In [1]:
import numpy as np
import pandas as pd
import matplotlib.pyplot as plt

## Preprocessing

Next, use one-hot encoding for the categorical variables. Note that my preprocessing is copied/based on [this sklearn course](https://inria.github.io/scikit-learn-mooc/python_scripts/03_categorical_pipeline_column_transformer.html).

Note there's only 23 states present in this

In [214]:
len(covid_dates_cleaned['state'].unique())

23

Don't use zip as we extracted data from it.

In [320]:
covid_dates_data = covid_dates_cleaned.drop(columns="zip").dropna() # drop rows if NaN
covid_dates_target = covid_dates_data["days_after_first"]
covid_dates_data.drop(columns="days_after_first", inplace=True)

In [321]:
covid_dates_data.dtypes

ranking                     int64
state                      object
ivy                          bool
institution_type           object
decision_type              object
political_control_state    object
dtype: object

In [322]:
from sklearn.compose import make_column_selector as selector # separate columns into numerical and categorical
numerical_columns_selector = selector(dtype_exclude=[object, bool])
categorical_columns_selector = selector(dtype_include=[object, bool])

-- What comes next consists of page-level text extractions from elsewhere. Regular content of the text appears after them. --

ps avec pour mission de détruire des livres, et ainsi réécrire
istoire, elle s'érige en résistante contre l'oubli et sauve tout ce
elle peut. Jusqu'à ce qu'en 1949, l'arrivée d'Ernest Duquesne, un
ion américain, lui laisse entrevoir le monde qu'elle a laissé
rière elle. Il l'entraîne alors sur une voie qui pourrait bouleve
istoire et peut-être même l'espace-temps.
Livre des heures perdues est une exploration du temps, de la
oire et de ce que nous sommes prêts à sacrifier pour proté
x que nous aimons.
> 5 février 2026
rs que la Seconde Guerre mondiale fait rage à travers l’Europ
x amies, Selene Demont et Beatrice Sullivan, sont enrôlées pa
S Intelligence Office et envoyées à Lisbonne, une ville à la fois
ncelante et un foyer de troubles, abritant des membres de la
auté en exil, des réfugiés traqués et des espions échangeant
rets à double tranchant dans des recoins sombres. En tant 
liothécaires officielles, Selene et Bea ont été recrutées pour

numerical_columns = numerical_columns_selector(covid_dates_data)
categorical_columns = categorical_columns_selector(covid_dates_data)

In [323]:
from sklearn.preprocessing import OneHotEncoder, StandardScaler
categorical_preprocessor = OneHotEncoder(handle_unknown='ignore')
numerical_preprocessor = StandardScaler() # normalize data to make it easier for sklearn models to handle

In [324]:
from sklearn.compose import ColumnTransformer # splits the column, transforms each subset differently, then concatenates
preprocessor = ColumnTransformer([('one-hot-encoder', categorical_preprocessor, categorical_columns),
                                  ('standard_scalar', numerical_preprocessor, numerical_columns)])

In [325]:
from sklearn.model_selection import train_test_split
X_train, X_test, y_train, y_test = train_test_split(covid_dates_data, covid_dates_target)

## Modeling
Choose a good one!

I'll use normal linear regression at first.

In [326]:
from sklearn.linear_model import LinearRegression
from sklearn.pipeline import make_pipeline
pipe = make_pipeline(preprocessor, LinearRegression())
pipe.fit(X_train, y_train)

Pipeline(steps=[('columntransformer',
                 ColumnTransformer(transformers=[('one-hot-encoder',
                                                  OneHotEncoder(handle_unknown='ignore'),
                                                  ['state', 'ivy',
                                                   'institution_type',
                                                   'decision_type',
                                                   'political_control_state']),
                                                 ('standard_scalar',
                                                  StandardScaler(),
                                                  ['ranking'])])),
                ('linearregression', LinearRegression())])

In [327]:
pipe.score(X_test, y_test)

0.3152768081719818

Using my fairly random imputing method, I get a score of about -0.003, while with dropping the NaNs, I get a nicer result of 0.3.

Maybe should output a rank (i.e., which universities acted first)? Also, the ranking feature should probably be changed--not a linear relationship.

## Exploring a Different Task
*TODO* Can we create a classification model that tells us whether or not universities have a vaccine mandate? Is there even enough data to do this? I will try to get the data from another source. This will be a more interesting task as it has more data and is not subject to the problems with the first model when encountering a university that didn't act make one of the recorded COVID decisions. also, it may provide better results.

First, I'll train a model to classify the universities that required the vaccine and those that didn't. Then, I may try a multi-level classification approach if the data I find are rich enough, with three options: one for no mandate, one for a regular mandate, and one for a booster mandate.

## TODO
Find papers that illustrate where COVID-related sentiment comes from and what factors may cause people/administrations to act as they do.